*** Listing
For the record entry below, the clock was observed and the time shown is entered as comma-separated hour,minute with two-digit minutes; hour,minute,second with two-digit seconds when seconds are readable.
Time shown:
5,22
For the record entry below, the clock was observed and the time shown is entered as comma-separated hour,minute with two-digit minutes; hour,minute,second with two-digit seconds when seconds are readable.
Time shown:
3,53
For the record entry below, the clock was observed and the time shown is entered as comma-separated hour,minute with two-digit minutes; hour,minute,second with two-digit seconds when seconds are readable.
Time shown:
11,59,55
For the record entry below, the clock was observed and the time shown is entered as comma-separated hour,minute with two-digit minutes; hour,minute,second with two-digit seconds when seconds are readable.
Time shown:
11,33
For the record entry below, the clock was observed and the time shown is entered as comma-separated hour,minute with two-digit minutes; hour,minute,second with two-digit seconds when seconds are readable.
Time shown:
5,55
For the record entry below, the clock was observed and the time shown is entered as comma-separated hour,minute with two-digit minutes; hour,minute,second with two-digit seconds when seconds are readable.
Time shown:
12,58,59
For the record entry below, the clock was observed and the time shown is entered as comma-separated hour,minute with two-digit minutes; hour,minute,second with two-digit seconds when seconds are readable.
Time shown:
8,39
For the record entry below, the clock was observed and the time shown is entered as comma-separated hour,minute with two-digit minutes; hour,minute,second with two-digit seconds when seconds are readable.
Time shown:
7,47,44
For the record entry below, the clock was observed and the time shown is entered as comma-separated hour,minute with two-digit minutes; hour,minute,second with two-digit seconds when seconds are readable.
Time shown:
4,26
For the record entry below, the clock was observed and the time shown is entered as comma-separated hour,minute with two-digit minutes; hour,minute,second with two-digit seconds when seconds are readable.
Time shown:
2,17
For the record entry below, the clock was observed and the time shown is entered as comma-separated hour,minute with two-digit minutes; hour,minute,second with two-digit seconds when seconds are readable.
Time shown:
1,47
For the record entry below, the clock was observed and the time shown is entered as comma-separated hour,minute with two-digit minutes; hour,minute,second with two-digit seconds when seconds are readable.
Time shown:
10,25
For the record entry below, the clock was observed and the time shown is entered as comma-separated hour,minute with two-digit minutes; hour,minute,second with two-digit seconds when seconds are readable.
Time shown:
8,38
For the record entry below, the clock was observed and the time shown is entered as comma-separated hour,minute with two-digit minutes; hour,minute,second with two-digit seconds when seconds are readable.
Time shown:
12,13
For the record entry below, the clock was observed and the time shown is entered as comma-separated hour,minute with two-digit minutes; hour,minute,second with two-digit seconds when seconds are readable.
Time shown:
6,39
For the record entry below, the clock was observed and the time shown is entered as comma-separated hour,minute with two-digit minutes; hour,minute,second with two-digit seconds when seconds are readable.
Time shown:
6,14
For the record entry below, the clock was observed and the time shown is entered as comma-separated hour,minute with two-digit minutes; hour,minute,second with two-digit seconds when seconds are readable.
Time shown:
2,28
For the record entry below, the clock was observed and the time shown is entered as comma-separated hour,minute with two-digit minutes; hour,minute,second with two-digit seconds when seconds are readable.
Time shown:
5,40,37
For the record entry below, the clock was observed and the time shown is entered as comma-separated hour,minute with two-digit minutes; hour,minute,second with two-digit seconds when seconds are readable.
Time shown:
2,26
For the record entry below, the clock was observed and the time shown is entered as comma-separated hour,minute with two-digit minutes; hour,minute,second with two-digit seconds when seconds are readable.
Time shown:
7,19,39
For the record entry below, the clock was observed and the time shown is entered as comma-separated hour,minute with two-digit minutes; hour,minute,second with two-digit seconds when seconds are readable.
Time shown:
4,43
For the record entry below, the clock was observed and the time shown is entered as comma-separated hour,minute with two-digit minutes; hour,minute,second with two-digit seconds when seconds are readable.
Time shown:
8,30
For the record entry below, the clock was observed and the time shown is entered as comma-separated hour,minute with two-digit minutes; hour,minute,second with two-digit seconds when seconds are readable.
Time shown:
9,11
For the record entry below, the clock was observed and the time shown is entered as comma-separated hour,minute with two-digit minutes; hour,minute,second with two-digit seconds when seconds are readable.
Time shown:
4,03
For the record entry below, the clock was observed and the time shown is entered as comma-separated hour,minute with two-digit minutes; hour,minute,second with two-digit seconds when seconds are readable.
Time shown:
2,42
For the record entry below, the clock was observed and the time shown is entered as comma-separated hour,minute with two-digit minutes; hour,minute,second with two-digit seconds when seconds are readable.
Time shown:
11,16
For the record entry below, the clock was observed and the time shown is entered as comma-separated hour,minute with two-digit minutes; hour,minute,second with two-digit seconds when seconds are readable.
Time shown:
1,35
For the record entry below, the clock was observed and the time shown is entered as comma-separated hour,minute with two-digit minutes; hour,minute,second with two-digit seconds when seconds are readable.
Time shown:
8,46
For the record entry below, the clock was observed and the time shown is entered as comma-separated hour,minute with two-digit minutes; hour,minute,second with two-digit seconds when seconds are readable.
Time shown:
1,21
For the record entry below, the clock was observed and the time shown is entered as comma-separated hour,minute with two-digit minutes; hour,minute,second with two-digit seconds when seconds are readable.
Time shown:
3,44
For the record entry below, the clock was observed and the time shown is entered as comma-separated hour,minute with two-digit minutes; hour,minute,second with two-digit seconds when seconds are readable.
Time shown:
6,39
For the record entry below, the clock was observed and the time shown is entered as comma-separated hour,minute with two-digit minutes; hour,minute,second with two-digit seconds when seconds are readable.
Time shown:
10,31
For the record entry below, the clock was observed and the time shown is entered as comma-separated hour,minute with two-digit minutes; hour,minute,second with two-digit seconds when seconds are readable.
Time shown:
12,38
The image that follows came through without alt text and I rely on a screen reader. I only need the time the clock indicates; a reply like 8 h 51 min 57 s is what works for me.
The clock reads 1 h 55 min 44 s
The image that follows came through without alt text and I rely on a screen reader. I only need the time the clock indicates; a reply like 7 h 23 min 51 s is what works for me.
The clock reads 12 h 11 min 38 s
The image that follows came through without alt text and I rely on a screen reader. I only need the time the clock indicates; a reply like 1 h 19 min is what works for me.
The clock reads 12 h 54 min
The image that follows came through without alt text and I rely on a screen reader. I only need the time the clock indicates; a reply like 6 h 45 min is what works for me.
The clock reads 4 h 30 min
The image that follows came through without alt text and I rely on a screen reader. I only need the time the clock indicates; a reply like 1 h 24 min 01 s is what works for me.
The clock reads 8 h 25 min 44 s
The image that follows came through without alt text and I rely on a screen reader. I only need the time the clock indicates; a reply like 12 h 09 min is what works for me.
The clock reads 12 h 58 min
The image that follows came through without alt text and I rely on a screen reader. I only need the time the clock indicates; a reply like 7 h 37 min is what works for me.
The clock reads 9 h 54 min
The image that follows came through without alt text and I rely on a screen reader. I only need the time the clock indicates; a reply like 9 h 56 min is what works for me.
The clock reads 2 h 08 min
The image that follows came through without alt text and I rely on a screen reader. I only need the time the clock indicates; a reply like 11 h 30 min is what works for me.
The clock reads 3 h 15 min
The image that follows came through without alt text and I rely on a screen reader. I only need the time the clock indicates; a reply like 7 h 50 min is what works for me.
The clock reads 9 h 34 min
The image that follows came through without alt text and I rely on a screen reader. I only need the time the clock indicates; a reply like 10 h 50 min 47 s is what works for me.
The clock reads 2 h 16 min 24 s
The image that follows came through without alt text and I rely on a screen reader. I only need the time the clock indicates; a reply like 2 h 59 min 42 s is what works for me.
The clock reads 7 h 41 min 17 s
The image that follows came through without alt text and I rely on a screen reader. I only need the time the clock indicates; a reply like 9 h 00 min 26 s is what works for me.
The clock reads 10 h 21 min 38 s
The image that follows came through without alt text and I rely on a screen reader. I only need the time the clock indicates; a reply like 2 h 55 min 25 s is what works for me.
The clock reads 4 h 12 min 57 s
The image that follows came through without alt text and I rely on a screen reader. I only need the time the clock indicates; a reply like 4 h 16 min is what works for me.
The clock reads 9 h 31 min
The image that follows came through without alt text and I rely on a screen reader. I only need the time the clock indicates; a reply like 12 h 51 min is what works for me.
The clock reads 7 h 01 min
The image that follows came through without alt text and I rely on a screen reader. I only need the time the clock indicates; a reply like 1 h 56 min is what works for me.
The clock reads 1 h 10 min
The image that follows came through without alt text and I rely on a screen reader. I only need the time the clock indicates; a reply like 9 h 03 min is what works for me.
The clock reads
******
→ What to do: Update the records from the line containing "26 s is what works for me." through the end of the records by replacing "screen reader" with "braille display", leaving everything else unchanged. Return only those lines.

→ Task answer:
The image that follows came through without alt text and I rely on a braille display. I only need the time the clock indicates; a reply like 9 h 00 min 26 s is what works for me.
The clock reads 10 h 21 min 38 s
The image that follows came through without alt text and I rely on a braille display. I only need the time the clock indicates; a reply like 2 h 55 min 25 s is what works for me.
The clock reads 4 h 12 min 57 s
The image that follows came through without alt text and I rely on a braille display. I only need the time the clock indicates; a reply like 4 h 16 min is what works for me.
The clock reads 9 h 31 min
The image that follows came through without alt text and I rely on a braille display. I only need the time the clock indicates; a reply like 12 h 51 min is what works for me.
The clock reads 7 h 01 min
The image that follows came through without alt text and I rely on a braille display. I only need the time the clock indicates; a reply like 1 h 56 min is what works for me.
The clock reads 1 h 10 min
The image that follows came through without alt text and I rely on a braille display. I only need the time the clock indicates; a reply like 9 h 03 min is what works for me.
The clock reads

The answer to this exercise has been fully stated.